As it turns out, that capability could have prevented a like, tragic outcome on the very next day. After we finished writing the original piece we learned that on February 23, 2025 Hinds County, Mississippi Deputy Sergeant Martin Shields, Jr. (pictured above) was shot and killed while responding to a domestic disturbance. According to the Officer Down Memorial Page, a 42-year old man with a “lengthy criminal history” (reportedly, seven felony and eighteen misdemeanor arrests) opened fire when the deputy arrived. Eric Brown also shot and wounded his wife and another woman when they tried to flee, then committed suicide.
Full stop. In “Our Never Ending American Tragedy” we emphasized that lawmaking was not the ultimate solution. As firearms continue flooding the streets – we’re now beset with unserialized “ghost” guns – policing has become increasingly risky. Indeed, firearm mortality rates for most U.S. States are reportedly similar to those of countries “experiencing active conflict.” So forewarning officers about the criminal records of their antagonists seems an obvious step. Yes, the tip-offs could be incorrect. Yes, officers might over-react. But other than simply pulling cops back, it’s really all we have left.
UPDATES (scroll)
5/1/25 According to York County, Pa.

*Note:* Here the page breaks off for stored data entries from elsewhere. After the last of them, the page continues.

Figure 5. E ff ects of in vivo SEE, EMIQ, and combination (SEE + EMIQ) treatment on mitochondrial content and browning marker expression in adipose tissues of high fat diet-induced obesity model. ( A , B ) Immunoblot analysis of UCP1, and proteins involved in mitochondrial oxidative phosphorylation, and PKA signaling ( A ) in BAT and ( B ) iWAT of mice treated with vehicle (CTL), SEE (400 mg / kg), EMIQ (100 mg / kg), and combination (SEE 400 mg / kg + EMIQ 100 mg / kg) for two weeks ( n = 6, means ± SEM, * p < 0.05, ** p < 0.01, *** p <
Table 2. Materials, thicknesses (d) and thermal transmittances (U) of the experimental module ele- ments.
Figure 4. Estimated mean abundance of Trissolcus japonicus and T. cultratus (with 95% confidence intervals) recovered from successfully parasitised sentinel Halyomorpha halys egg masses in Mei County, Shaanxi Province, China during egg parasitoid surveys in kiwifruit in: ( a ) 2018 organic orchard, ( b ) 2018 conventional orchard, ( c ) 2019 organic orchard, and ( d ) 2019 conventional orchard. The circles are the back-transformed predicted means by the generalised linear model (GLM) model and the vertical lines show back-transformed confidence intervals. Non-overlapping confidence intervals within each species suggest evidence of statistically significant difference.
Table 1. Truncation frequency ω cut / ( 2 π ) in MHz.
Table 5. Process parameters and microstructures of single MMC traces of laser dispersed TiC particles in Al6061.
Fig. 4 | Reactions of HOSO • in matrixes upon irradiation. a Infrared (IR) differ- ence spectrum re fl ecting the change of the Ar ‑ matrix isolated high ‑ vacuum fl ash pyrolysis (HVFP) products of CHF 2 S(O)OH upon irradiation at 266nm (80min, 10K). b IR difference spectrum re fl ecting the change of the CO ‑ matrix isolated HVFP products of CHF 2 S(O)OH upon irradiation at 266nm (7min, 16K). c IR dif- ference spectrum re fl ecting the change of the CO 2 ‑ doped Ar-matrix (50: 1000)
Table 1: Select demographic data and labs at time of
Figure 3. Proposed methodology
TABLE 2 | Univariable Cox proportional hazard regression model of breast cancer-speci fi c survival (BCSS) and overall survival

D.A. Tim Barker, an investigation into the February 2025 hospital attack by Diogenes Archangel-Ortiz revealed that West York police officer Andrew W. Duarte was struck and killed by projectiles discharged from a shotgun fired by a colleague. These rounds also wounded another officer. Police had tried to de-escalate the encounter, and D.A. Barker called the response - Archangel-Ortiz was shot dead - “100% justified and legally appropriate.”
4/14/25 Approved last year, San Francisco Prop. E authorized police to deploy high-tech tools such as drones and license plate readers. SFPD promptly established a “Real Time Information Center” (RTIC) “where teams of analysts monitor live surveillance feeds, license plate readers, and drone footage” to helps officers promptly respond to calls and solve crimes. Chief Bill Scott credits the RTIC for the city’s substantial drop in crime. But skeptics worry about the technology’s effects on civil liberties.